上述技术方案中,所述缺陷识别算法为BP神经网络算法或支持向量机算法。In the above technical solution, the defect identification algorithm is a BP neural network algorithm or a support vector machine algorithm.
本领域内的技术人员应明白,本申请的实施例可提供为方法、系统、或计算机程序产品。因此,本申请可采用完全硬件实施例、完全软件实施例、或结合软件和硬件方面的实施例的形式。而且,本申请可采用在一个或多个其中包含有计算机可用程序代码的计算机可用存储介质(包括但不限于磁盘存储器、CD-ROM、光学存储器等)上实施的计算机程序产品的形式。Those skilled in the art should understand that the embodiments of the present application may be provided as methods, systems, or computer program products. Accordingly, the present application may take the form of an entirely hardware embodiment, an entirely software embodiment, or an embodiment combining software and hardware aspects. Furthermore, the present application may take the form of a computer program product embodied on one or more computer-usable storage media (including but not limited to disk storage, CD-ROM, optical storage, etc.) having computer-usable program code embodied therein.

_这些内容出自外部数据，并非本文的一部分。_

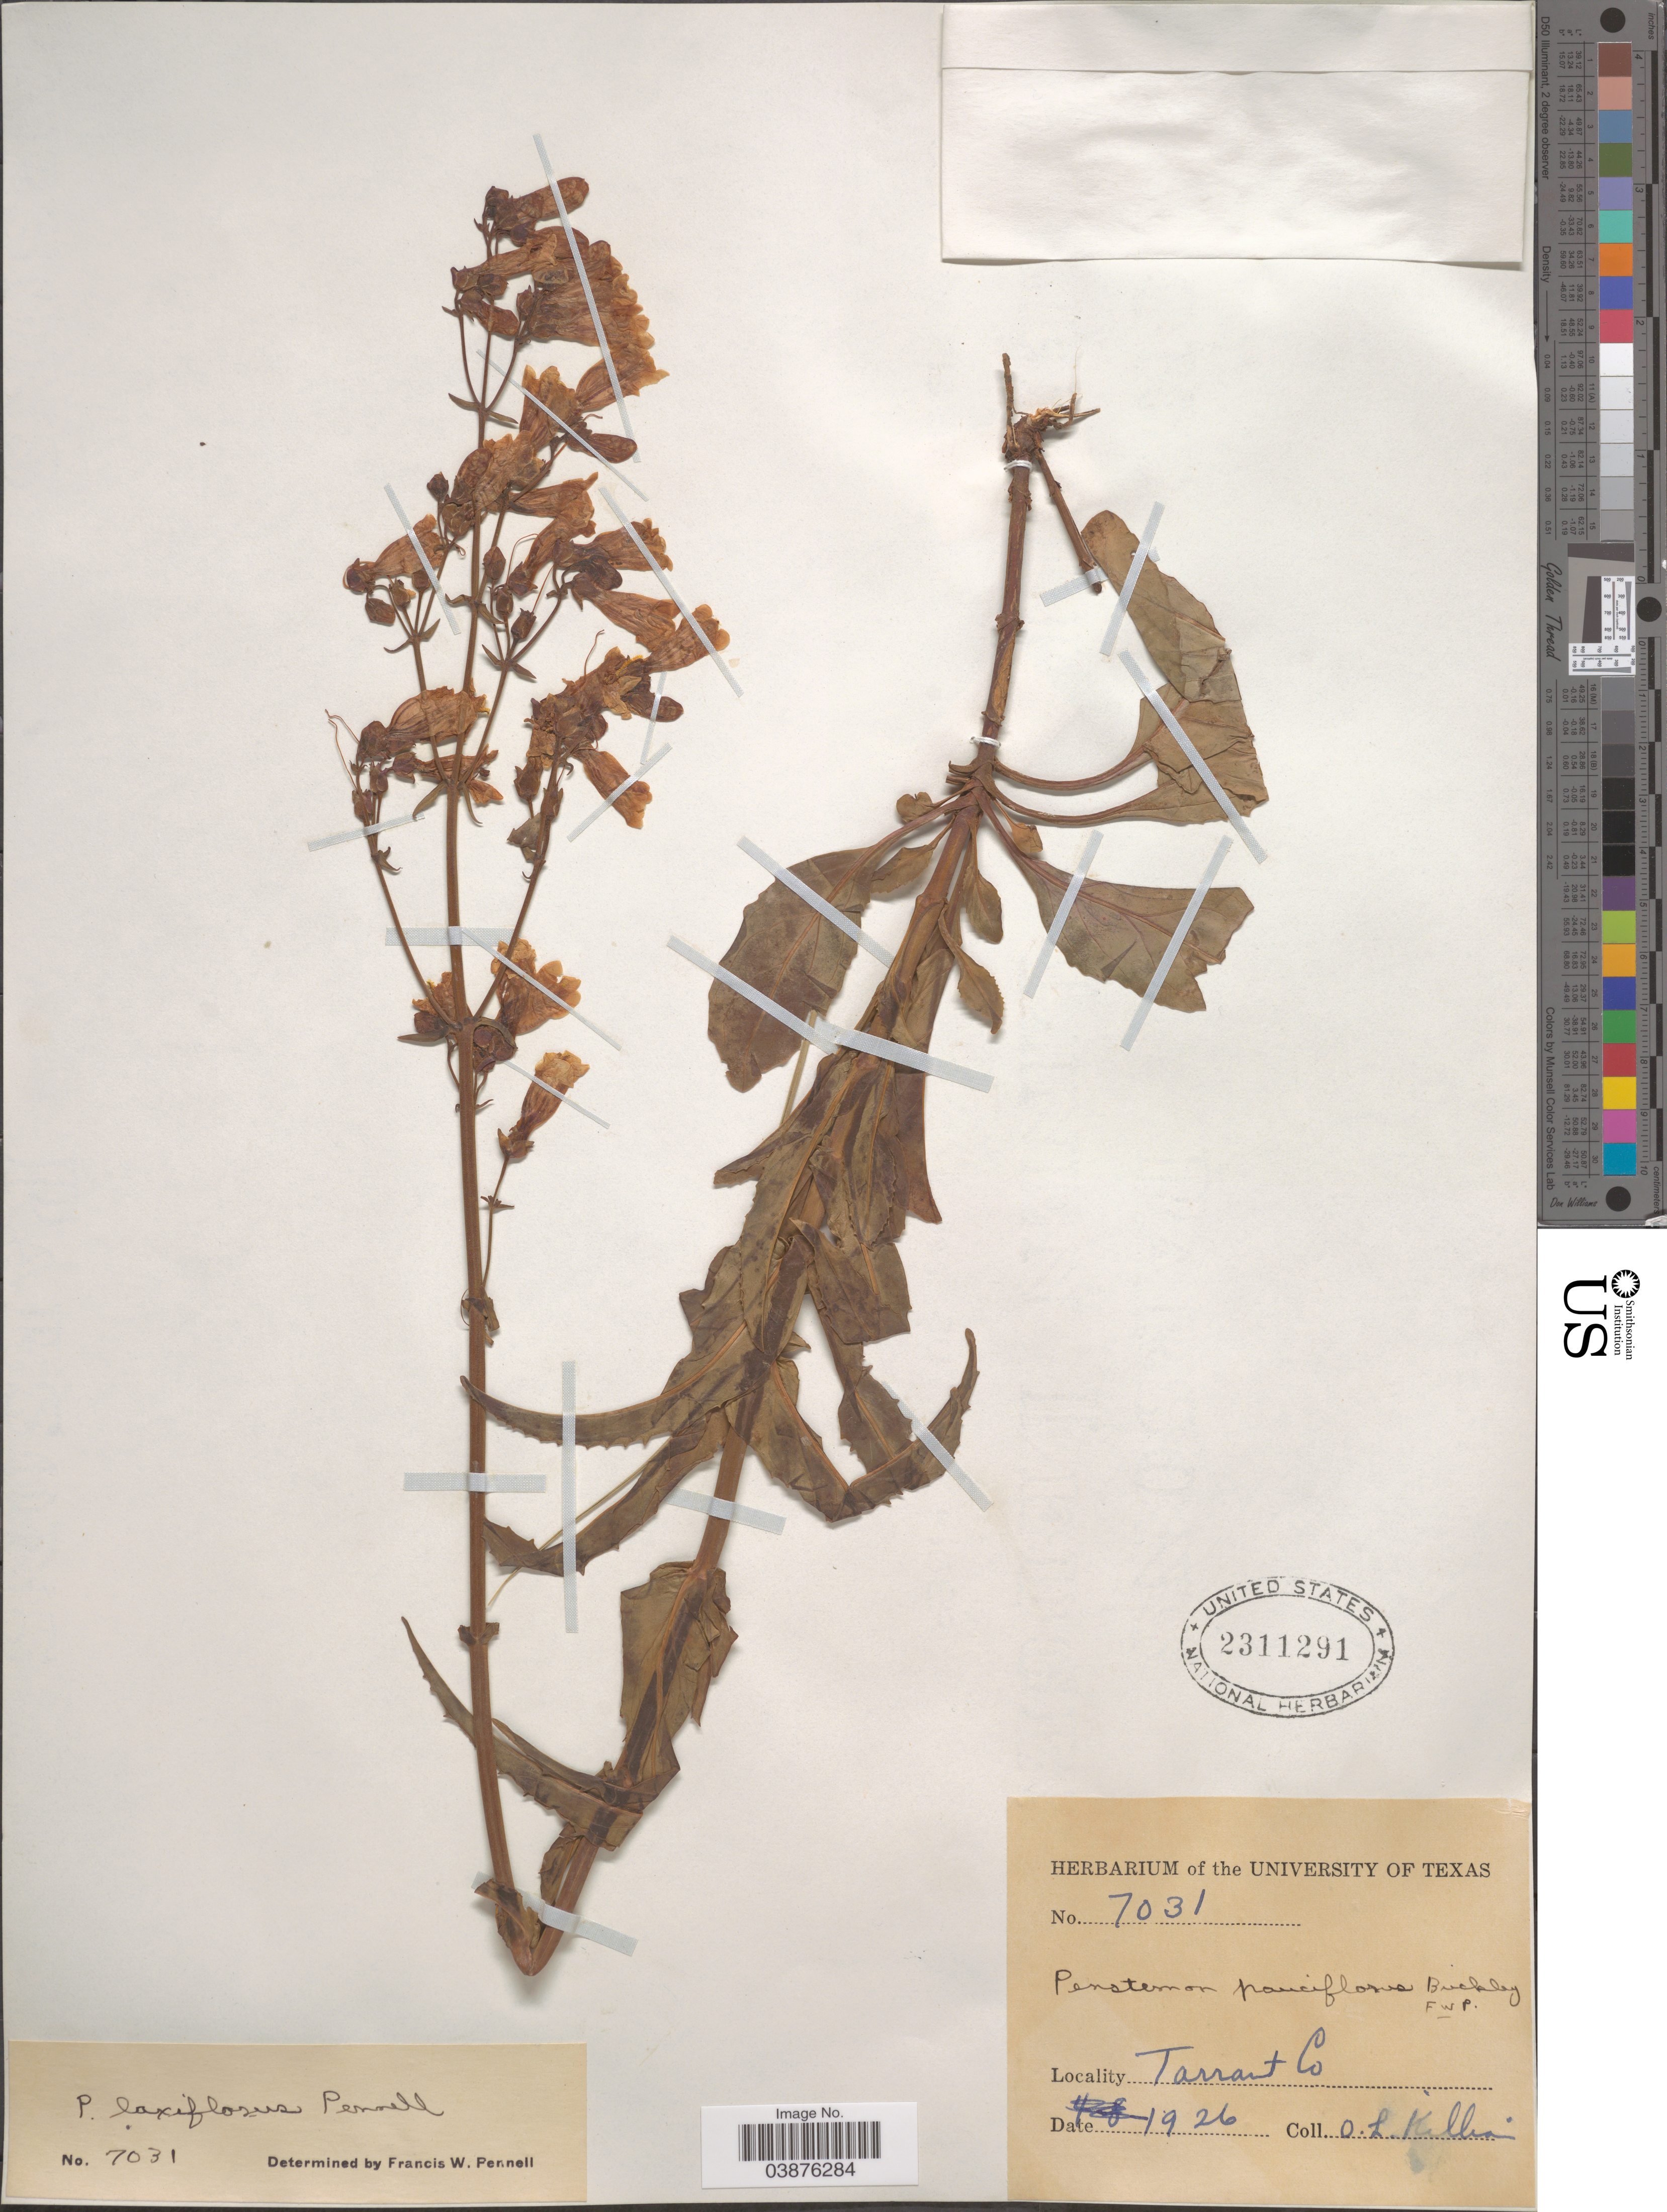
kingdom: Plantae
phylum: Tracheophyta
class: Magnoliopsida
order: Lamiales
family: Plantaginaceae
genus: Penstemon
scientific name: Penstemon laxiflorus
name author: Pennell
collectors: O. Killian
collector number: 7031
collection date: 1926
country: United States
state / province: Texas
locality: Tarrant Co.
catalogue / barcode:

本申请是参照根据本申请实施例的方法、设备(系统)、和计算机程序产品的流程图和/或方框图来描述的。应理解可由计算机程序指令实现流程图和/或方框图中的每一流程和/或方框、以及流程图和/或方框图中的流程和/或方框的结合。可提供这些计算机程序指令到通用计算机、专用计算机、嵌入式处理机或其他可编程数据处理设备的处理器以产生一个机器,使得通过计算机或其他可编程数据处理设备的处理器执行的指令产生用于实现在流程图一个流程或多个流程和/或方框图一个方框或多个方框中指定的功能的装置。The present application is described with reference to flowcharts and/or block diagrams of methods, apparatus (systems), and computer program products according to embodiments of the present application. It should be understood that each procedure and/or block in the flowchart and/or block diagram, and a combination of procedures and/or blocks in the flowchart and/or block diagram can be realized by computer program instructions. These computer program instructions may be provided to a general purpose computer, special purpose computer, embedded processor, or processor of other programmable data processing equipment to produce a machine such that the instructions executed by the processor of the computer or other programmable data processing equipment produce a An apparatus for realizing the functions specified in one or more procedures of the flowchart and/or one or more blocks of the block diagram.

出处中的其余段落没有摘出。